Yani mengatakan, di Cimahi terdapat lima sungai yang mengalir ke Citarum. Kelima sungai itu harus terkelola dengan baik, sehingga berkontribusi terhadap keberhasilan program Cimahi Bestari. Menurut dia, seluruh lapisan masyarakat harus mengubah pola pikir dalam menjaga kebersihan sungai.

“Selama ini masyarakat seolah-olah punya kewajiban membersihkan sungai, pemerintah daerah juga. Itu harus diubah mindset-nya menjadi kebutuhan. Bahwa sungai itu butuh dibersihkan, karena seperti Ibu Wali Kota katakan, sungai ini bisa menjadi sumber kehidupan,” tuturnya.

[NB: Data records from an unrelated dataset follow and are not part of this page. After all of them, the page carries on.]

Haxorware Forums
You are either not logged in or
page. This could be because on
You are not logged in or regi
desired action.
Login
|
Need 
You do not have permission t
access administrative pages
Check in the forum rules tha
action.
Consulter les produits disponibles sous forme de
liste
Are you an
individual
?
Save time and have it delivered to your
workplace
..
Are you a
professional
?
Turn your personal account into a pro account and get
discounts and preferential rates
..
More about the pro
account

Wali Kota Cimahi Atty Suharti mengatakan, kegiatan sosialisasi dan koordinasi Citarum Bestari diadakan dengan maksud untuk melibatkan seluruh stakeholder untuk bersama-sama menjaga kebersihan sungai di Cimahi. Menurut dia, kebersihan sungai dapat menunjang kebutuhan masyarakat akan sumber air bersih.

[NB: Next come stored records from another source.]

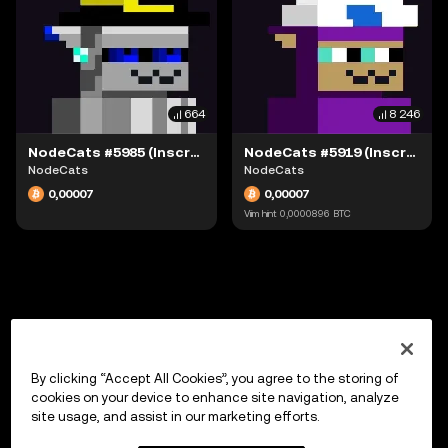
664
8 246
NodeCats #5985 (Inscription #63942166)
NodeCats #5919 (Inscription #63942051)
NodeCats
NodeCats
0,00007
0,00007
Viim hint
0,0000896
BTC
By clicking “Accept All Cookies”, you agree to the storing of
cookies on your device to enhance site navigation, analyze
site usage, and assist in our marketing efforts.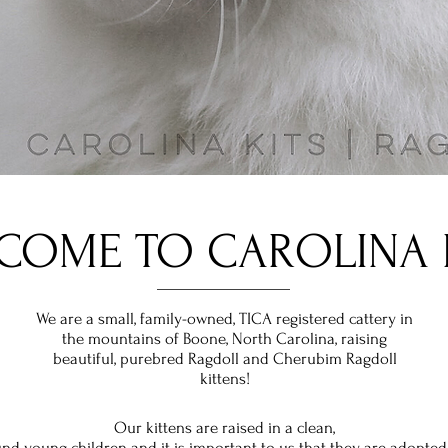
COME TO CAROLINA K
We are a small,
family-owned, TICA
registered
cattery in
the mountains of Boone, North Carolina, raising
beautiful, purebred Ragdoll and Cherubim Ragdoll
kittens!
Our kittens are raised in a clean,
nd young children and it is
important
to us that they are adopted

“Bahwa sungai ini bisa mempunyai fungsi atau manfaat yang bisa kita pergunakan sebagai sumber kehidupan. Kami sudah buktikan bahwa sungai ini kan sudah kita manfaatkan sebagai air bersih. Sudah kami kelola, bahkan saya juga menugaskan kepada satuan kerja perangkat daerah untuk mencari sumber-sumber air lain,” kata Atty.

Sementara itu, Kepala KLH Kota Cimahi Ade Ruhiyat mengatakan, kedelapan perusahaan itu belum selesai menjalani proses di luar pengadilan sejak 2012. “Itu perusahaan yang diproses tahun 2012. Saat itu, kalau tidak salah, ada 35 perusahaan yang diproses. Yang 10 perusahaan sudah selesai, yang 14 perusahaan dinyatakan tidak melakukan kerugian lingkungan, sedangkan yang 8 perusahaan masih diproses,” kata Ade.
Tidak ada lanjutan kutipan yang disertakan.